#### [Try it]
Please put the lines below into a numbered list, starting at the first line and stopping after the line that contains "11: (195, 111)". Leave out any blank lines and any pictures.

Dataset items
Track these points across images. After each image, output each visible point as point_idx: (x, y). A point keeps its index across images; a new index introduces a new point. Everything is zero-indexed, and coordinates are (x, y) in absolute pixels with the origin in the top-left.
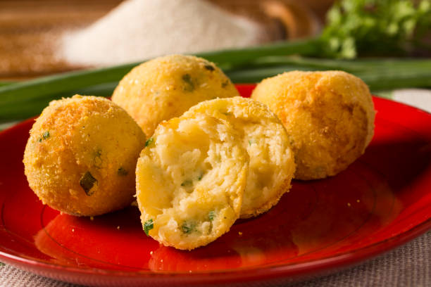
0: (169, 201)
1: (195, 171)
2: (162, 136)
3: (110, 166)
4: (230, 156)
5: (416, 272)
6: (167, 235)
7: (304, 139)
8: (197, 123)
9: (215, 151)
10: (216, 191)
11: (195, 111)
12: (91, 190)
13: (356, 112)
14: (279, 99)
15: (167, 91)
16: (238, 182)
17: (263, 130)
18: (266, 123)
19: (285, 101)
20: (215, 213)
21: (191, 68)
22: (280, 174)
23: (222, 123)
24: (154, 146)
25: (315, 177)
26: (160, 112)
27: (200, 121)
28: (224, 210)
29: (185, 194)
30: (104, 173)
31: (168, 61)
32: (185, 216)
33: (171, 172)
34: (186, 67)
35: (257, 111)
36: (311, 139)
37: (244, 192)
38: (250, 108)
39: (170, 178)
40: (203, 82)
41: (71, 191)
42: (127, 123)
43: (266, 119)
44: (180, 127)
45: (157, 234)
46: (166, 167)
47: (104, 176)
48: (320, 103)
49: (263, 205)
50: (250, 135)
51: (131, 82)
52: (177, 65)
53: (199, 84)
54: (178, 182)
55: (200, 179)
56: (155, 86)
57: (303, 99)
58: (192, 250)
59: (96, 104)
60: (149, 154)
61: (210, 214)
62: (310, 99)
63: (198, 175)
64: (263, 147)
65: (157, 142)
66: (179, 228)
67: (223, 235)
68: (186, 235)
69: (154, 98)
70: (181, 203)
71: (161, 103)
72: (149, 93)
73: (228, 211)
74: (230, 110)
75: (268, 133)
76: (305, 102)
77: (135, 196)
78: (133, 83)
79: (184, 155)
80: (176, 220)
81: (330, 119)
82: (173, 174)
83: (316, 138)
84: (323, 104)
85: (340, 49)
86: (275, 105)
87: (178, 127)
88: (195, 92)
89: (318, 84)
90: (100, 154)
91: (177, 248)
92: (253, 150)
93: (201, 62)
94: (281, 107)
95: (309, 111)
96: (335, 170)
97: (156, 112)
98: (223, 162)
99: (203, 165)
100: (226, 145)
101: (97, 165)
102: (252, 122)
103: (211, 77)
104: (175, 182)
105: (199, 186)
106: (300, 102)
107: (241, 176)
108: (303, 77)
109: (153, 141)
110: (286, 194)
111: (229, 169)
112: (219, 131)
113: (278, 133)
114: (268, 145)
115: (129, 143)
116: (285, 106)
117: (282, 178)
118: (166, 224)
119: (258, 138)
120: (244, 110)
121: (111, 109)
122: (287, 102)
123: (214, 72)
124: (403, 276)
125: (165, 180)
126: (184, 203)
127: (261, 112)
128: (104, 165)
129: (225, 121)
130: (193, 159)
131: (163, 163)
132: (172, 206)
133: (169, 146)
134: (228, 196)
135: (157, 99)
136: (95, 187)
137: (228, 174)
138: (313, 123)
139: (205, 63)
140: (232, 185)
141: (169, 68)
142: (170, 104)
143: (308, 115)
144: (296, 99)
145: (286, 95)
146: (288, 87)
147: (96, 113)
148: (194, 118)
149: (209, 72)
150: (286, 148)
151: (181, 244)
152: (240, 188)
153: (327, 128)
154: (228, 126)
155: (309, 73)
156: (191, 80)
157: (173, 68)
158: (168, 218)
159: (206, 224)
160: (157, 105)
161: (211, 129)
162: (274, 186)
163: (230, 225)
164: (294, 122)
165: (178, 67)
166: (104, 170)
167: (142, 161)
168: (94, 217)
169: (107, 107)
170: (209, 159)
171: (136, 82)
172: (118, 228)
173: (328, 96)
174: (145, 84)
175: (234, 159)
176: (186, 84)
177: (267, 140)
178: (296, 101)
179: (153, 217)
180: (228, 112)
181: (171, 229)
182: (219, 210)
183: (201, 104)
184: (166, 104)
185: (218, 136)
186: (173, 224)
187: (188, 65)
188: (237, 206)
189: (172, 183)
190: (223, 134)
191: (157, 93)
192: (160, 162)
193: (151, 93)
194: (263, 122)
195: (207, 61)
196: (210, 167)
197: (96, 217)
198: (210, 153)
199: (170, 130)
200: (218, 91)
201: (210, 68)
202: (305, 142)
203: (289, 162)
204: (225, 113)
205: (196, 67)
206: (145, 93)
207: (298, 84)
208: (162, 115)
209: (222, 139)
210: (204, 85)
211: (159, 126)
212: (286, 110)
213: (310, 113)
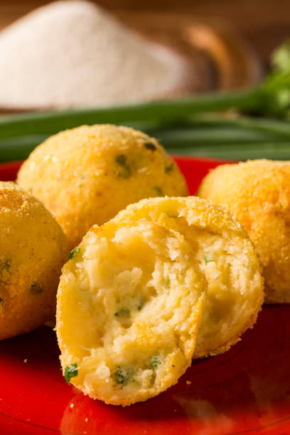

#### [Exercise result]
1. Track these points across images. After each image, output each visible point as point_idx: (x, y). A point keeps its index across images; a new index introduces a new point. Everything is zero-indexed, and coordinates are (x, y) in absolute pixels with the origin in the top-left.
2. 0: (169, 201)
3. 1: (195, 171)
4. 2: (162, 136)
5. 3: (110, 166)
6. 4: (230, 156)
7. 5: (416, 272)
8. 6: (167, 235)
9. 7: (304, 139)
10. 8: (197, 123)
11. 9: (215, 151)
12. 10: (216, 191)
13. 11: (195, 111)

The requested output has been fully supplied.